Максим Горький - Отшельник
- Будет! - вдруг громко и строго сказал он. - Значит, не слушает он тебя?
- Никак. Я ему и то и сё...
- Погоди! Не слушаешь ты её, парень?
Тот молчал, глупо улыбаясь.
- Ну вот, ты - и не слушай! Понял? А ты, женщина, затеяла дело плохое, я тебе прямо скажу - это судебное дело! А хуже судебных дел - ничего нет! И - ступай от меня, иди! Нам с тобой толковать не о чём. Она тебя обмануть хочет, парень...
Парень, ухмыляясь, сказал высоким тенорком:
- Я зна-аю...
- Ну - идите! - брезгливо отмахиваясь от них рукой, сказал Савелий. Ступайте! Удачи - не будет тебе, женщина. Не будет!..
Они оба поникли, молча поклонились ему и пошли кустарником вверх по незаметной тропе, - мне было видно, что, поднявшись шагов на сотню, они оба сразу заговорили, плотно встав друг против друга, потом сели у корня сосны, размахивая руками; долетал ворчливый гул. А из пещеры выплыл невыразимо волнующий возглас:
- Мил-лая...
Бог знает, как уродливый старик ухитрялся влагать в это слово столько обаятельной нежности, столько ликующей любви.
- Рано думать тебе про это, - колдовал он, выводя хроменькую девушку из пещеры. Он держал её за руку, как ребёнка, который ещё неуверенно ходит по земле; она покачивалась на ходу, толкая его плечом, отирая слёзы с глаз движениями кошки, - руки у неё были маленькие, белые.
Старик усадил её на камни рядом с собой, говоря непрерывно, ясно и певуче, - точно сказку рассказывая:
- Ведь ты - цветок на земле, тебя господь взрастил на радости, ты можешь великие радости подарить, - глазыньки твои, свет ясный, всякой душе праздник, - милая!

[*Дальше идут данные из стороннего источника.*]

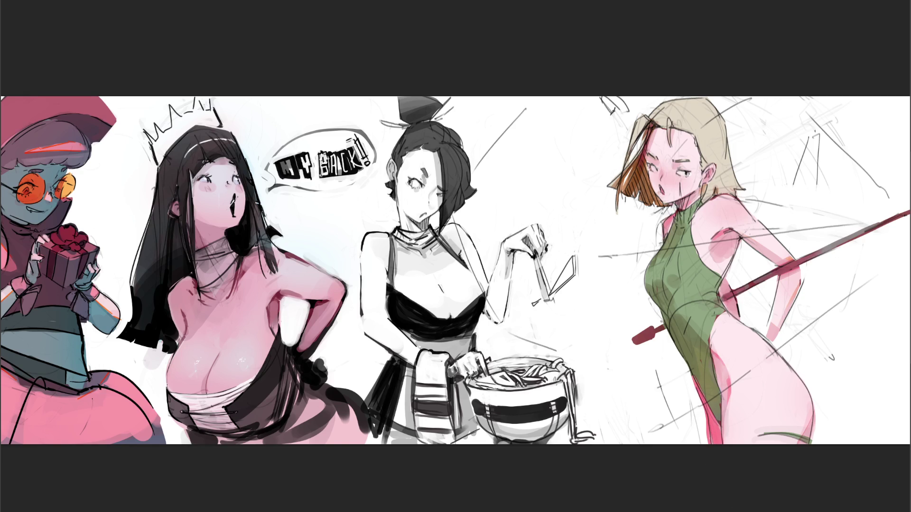
{"action": "key", "text": "ctrl+z"}
{"action": "key", "text": "ctrl+z"}
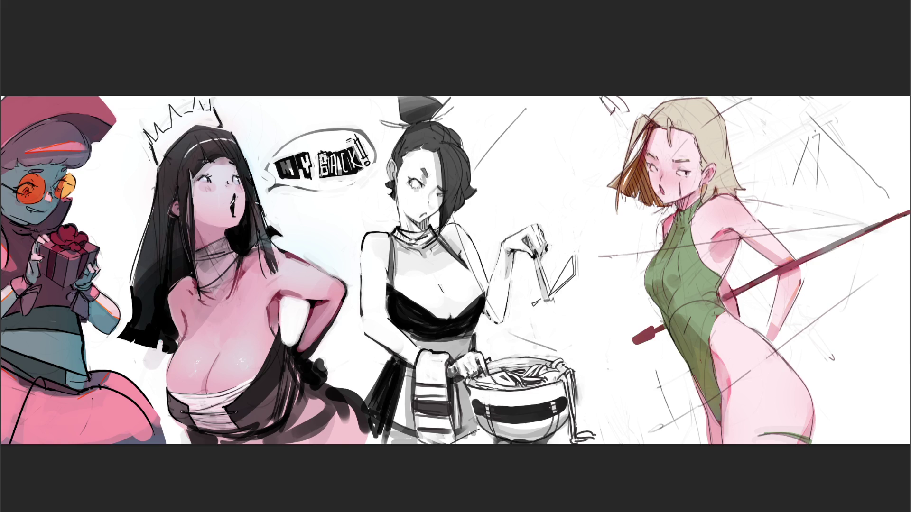
{"action": "mouse_move", "coordinate": [790, 116]}
{"action": "left_mouse_down"}
{"action": "mouse_move", "coordinate": [722, 174]}
{"action": "mouse_move", "coordinate": [674, 235]}
{"action": "mouse_move", "coordinate": [669, 260]}
{"action": "mouse_move", "coordinate": [712, 408]}
{"action": "mouse_move", "coordinate": [779, 427]}
{"action": "mouse_move", "coordinate": [802, 190]}
{"action": "mouse_move", "coordinate": [862, 288]}
{"action": "mouse_move", "coordinate": [811, 332]}
{"action": "mouse_move", "coordinate": [854, 408]}
{"action": "mouse_move", "coordinate": [878, 142]}
{"action": "mouse_move", "coordinate": [756, 166]}
{"action": "left_mouse_up"}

Ёмкость этого слова была неисчерпаема, и, право же, мне казалось, что оно содержит в глубине своей ключи всех тайн жизни, разрешение всей тяжкой путаницы человеческих связей. И оно способно околдовать чарующей силой своей не только деревенских баб, но всех людей, всё живое. Савелий произносил его бесчисленно разнообразно, - с умилением, с торжеством, с какой-то трогательной печалью; оно звучало укоризненно ласково, выливалось сияющим звуком радости, и всегда, как бы оно ни было сказано, я чувствовал, что основа его - безграничная, неисчерпаемая любовь, - любовь, которая ничего, кроме себя, не знает и любуется сама собой, только в себе чувствуя смысл и цель бытия, всю красоту жизни, силою своей облекая весь мир. В ту пору я уже хорошо умел не верить, но всё моё неверие в эти часы облачного дня исчезло, как тень перед солнцем, при этих звуках знакомого слова, истрёпанного языками миллионов людей.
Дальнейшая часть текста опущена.